Waiting For Patrick Kane Requires The New York Rangers To Get Creative

After a trying week of frustrating losses the New York Rangers could laugh about it now, how absurd it was playing with 16 skaters and then 15 for the final 43-plus minutes Sunday night.

Coming off their ugliest week of the season it was the situation they faced in the wake of allowing too many great scoring chances in a hideous 6-3 loss at Washington.

It was the situation facing the Rangers because they and the rest of the NHL are in the midst of the frenzy known as trade season in a hard salary cap era. The Rangers already acquired three players in recent weeks, but they appear to be the front runners to reel in the big one by eventually acquiring Patrick Kane from Chicago.

“It’s a little tiring but at the same time whenever you have 12 (forwards) and six (defensemen) you want more ice time,” Vincent Trocheck said with a slight laugh after scoring twice. “So I guess this was your chance.”
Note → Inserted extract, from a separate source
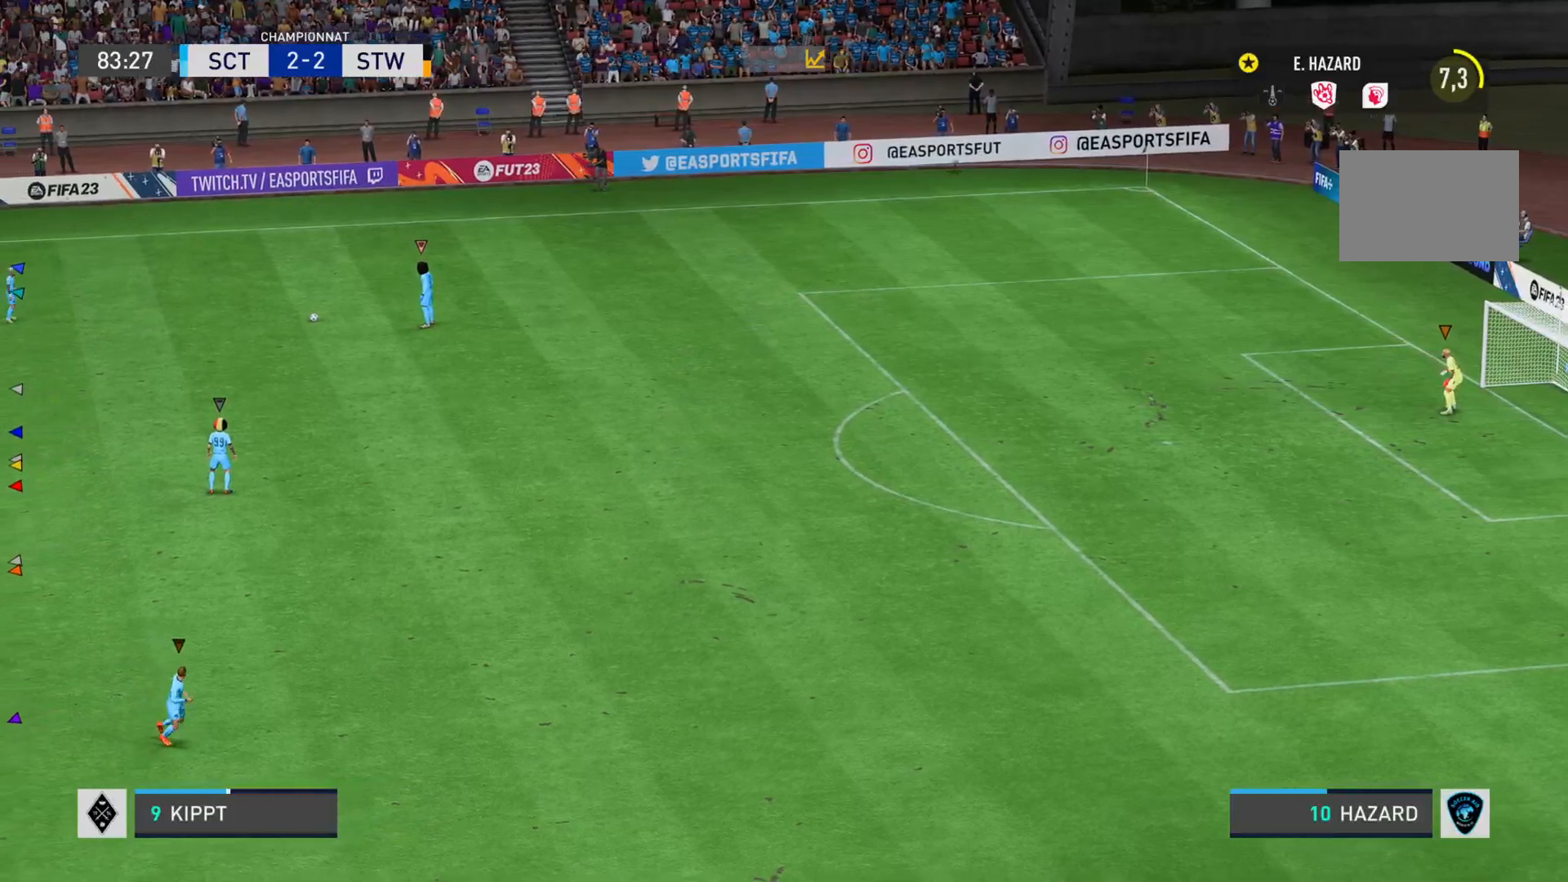
{"buttons": ["L1"], "left_stick": "center", "right_stick": "center", "events": [[134, "L1", "down"], [167, "left_stick", "right"], [284, "left_stick", "down-right"], [434, "left_stick", "center"]]}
To do so salary cap space is needed and in this case 25 percent of his $10.5 million cap hit and for games that take place before a trade is completed, collective bargaining rules require 18 dressed skaters if a team is complying with the salary cap that became a thing in 2005 after the ill-fated lockout cancelled the 2004-05 season.

And for most of the salary cap era, the Rangers have been buyers. They were in the postseason for 11 out of the first 12 seasons in the cap era and every year when the trade deadline approached, they made some kind of deal with the most notable being the 2014 deal that added Martin St. Louis and the 2015 deal that netted Eric Staal.

St. Louis scored 368 career goals before joining the Rangers and Staal was up to 322 career goals. Kane is up to 446 goals for the Chicago Blackhawks, along with 48 postseason goals, including six in the 2010, 2013 and 2015 Stanley Cup Final.

At this point of his career, Kane gets to approve any trade and all indications are pointing towards the Rangers or nowhere else giving New York the favorable leverage of offering a lesser than usual return package.

With that knowledge in hand, it explains why the Rangers dressed the requisite 18 and wound up playing with 16 and then 15 in a most unique situation that they offer quips about when they ended up with a 5-2 win over the Los Angeles Kings with two games to go before Friday’s trade deadline.

Of course, this was not something sprung on the players at opening faceoff. They likely knew what was going on Sunday morning and even figured out something was up Saturday when Vitali Kravtsov exited the building in Washington as the newest member of the Vancouver Canucks.

“We talked about it as team,” said Adam Fox, who played 25:34 and stuck to the concept of keeping it simple by not taking a shot on goal. “At least as a D corps, we knew just had to keep things simple. You don’t want to go there too long and then when you go down to four, it’s even more important.”

And the number actually could have been down to 14 if Mika Zibanejad’s ankle was as bad as it looked when he blocked a shot. Zibanejad fell to the ice, hobbled back to the room but about 25 minutes later when the third period began he was on the bench and waving to the crowd and then scored the final goal on a most unique night in the wake of a frustrating week and trade rumors might lead some to think it impacted the quality of the performance.

“You hear noise,” Fox said. “Obviously in today’s day and age, you’re gonna hear stuff, but I don’t know if we’re going to sit in this room and say that’s why we lost three games.”

And judging by coach Gerard Gallant’s postgame comments, it sounded like his informing his players of the situation may have included a reference to their youth hockey days when double and triple-shifting often occurred.

“I said to the guys in your minor hockey days everybody loved playing every second or third shift and the defense rolled and just played,” Gallant said with somewhat of a wry smile. “You get into the game that way. Fortunately for us, we got away with it.”

And now they are in the midst of trade season, which is better than trade request season which New York sports fans saw earlier this month when Kyrie Irving and Kevin Durant decided they wanted to become former Brooklyn Nets. Those star talents netted four new players and a possibility of tumbling in the standings and struggling to find a closer such as Sunday when Trae Young sank the game-winner in Atlanta shortly after the Rangers began rolling out their 16-man lineup as part of their salary cap gymnastics to possibly and likely land Kane by some point this week.